O uso escuso de Tiradentes e de todos nós
O diretor Marcelo Gomes explica que para compor o Tiradentes de seu filme Joaquim, utilizou a ficção aliada à pesquisa de registros históricos.
Pois o resultado que conseguiu parece bem próximo ao que realmente deve ter sido o principal nome do mais famoso movimento que tentou separar o Brasil de Portugal.
Joaquim mostra Tiradentes como homem do povo, que em determinado momento dá um basta à usurpação do estado.
Nesse instante, nasce o idealista, que bem intencionado sai pelas Minas Gerais pregando a libertação do país das garras da coroa portuguesa, pensando não apenas em si, mas na melhoria da condição de nossa miséria histórica.
Ficção ou não, o Tiradentes de Marcelo Gomes me pareceu bater com o que historiadores de várias correntes nos apresentam, inclusive quanto às contradições do mártir da independência.

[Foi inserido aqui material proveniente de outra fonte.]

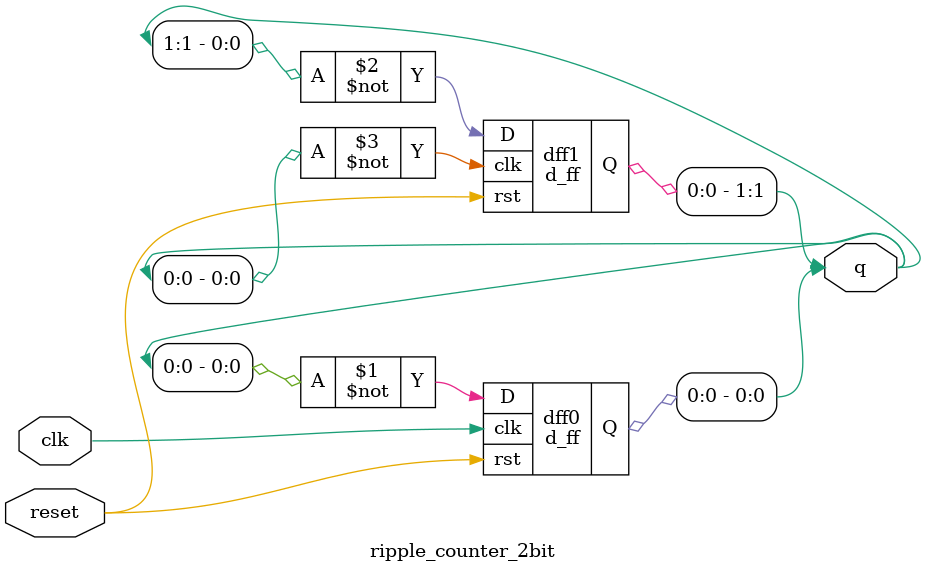
<source format=v>
module d_ff (input wire D, input wire clk, input wire rst, output reg Q);
always @(posedge clk) 
begin  
  if (rst)      Q<=1'b0;     // Asynchronous reset to 0   
 else      Q<=D;        // Sample D on rising edge of clock
end
endmodule

// 2-bit Ripple Up Counter using D Flip-flop
module ripple_counter_2bit(input clk, input reset, output [1:0] q);

// First flip-flop - toggles with main clock
d_ff dff0(.D(~q[0]), .clk(clk), .rst(reset), .Q(q[0]));

// Second flip-flop - toggles with output of first flip-flop (ripple effect)
d_ff dff1(.D(~q[1]), .clk(~q[0]), .rst(reset), .Q(q[1]));

endmodule
</source>
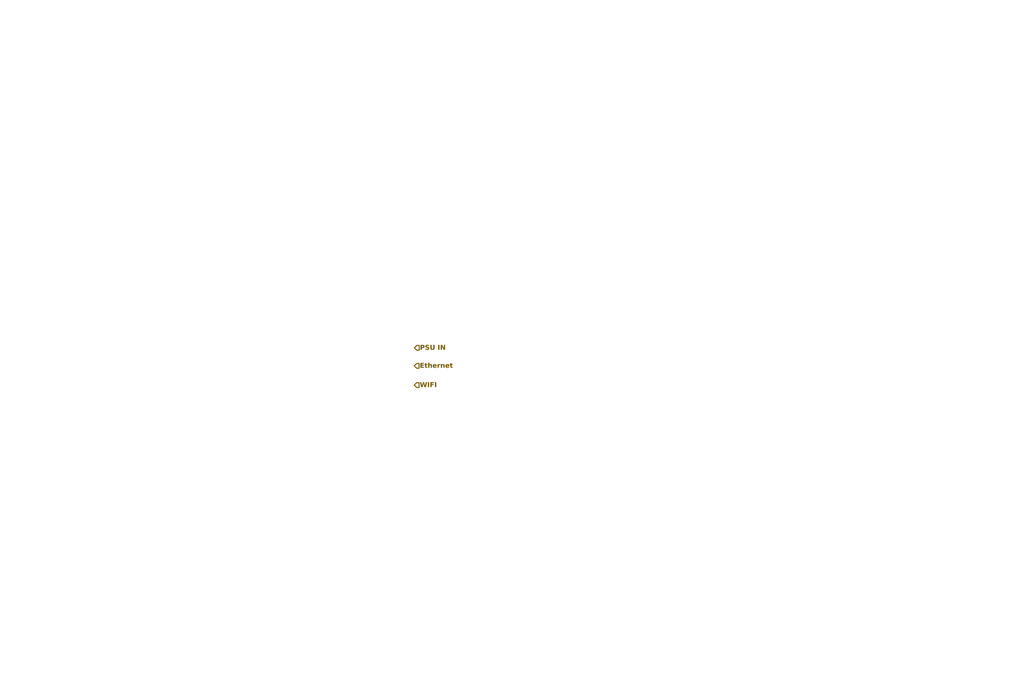
<source format=kicad_sch>
(kicad_sch
	(version 20240101)
	(generator "eeschema")
	(generator_version "8.99")
	(uuid "4aef1d23-0855-488b-9c65-233fd689c12c")
	(paper "User" 270 180)
	(lib_symbols)
	(hierarchical_label "PSU IN"
		(shape input)
		(at 109.2592 91.7612 0)
		(fields_autoplaced yes)
		(effects
			(font
				(face "JetBrains Mono")
				(size 1.27 1.27)
				(thickness 0.254)
				(bold yes)
			)
			(justify left)
		)
		(uuid "6e27d035-83ab-46b7-8718-f5a5ab0c36a0")
	)
	(hierarchical_label "Ethernet"
		(shape input)
		(at 109.22 96.52 0)
		(fields_autoplaced yes)
		(effects
			(font
				(face "JetBrains Mono")
				(size 1.27 1.27)
				(thickness 0.254)
				(bold yes)
			)
			(justify left)
		)
		(uuid "95e8416f-f92c-4038-8679-f04335e39210")
	)
	(hierarchical_label "WIFI"
		(shape input)
		(at 109.22 101.6 0)
		(fields_autoplaced yes)
		(effects
			(font
				(face "JetBrains Mono")
				(size 1.27 1.27)
				(thickness 0.254)
				(bold yes)
			)
			(justify left)
		)
		(uuid "e39d284e-4200-4077-b81b-0dfc2dc8e5bf")
	)
)
</source>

Mas o que me pareceu ainda mais de acordo com a real história do país foi o caráter cínico da Inconfidência Mineira mostrado no filme.
Sem qualquer conexão com o romantismo que os livros de escola impingem à Inconfidência, Marcelo Gomes deixa clara a instrumentalização da ingenuidade de um homem do povo para mobilizar a massa, dobrar o maldito domínio luso e conquistar apenas para uma camada privilegiada seus interesses imediatos e a longo prazo, sem dar a essa massa – não a título de recompensa, mas de justiça – a dignidade com que ela, massa, nunca foi tratada.
Qualquer semelhança com o que aconteceu no Brasil nesses mais de duzentos anos que separam a execução do Alferes dos dias atuais não é mera coincidência.
É só a história do Brasil, crua e real, se repetindo.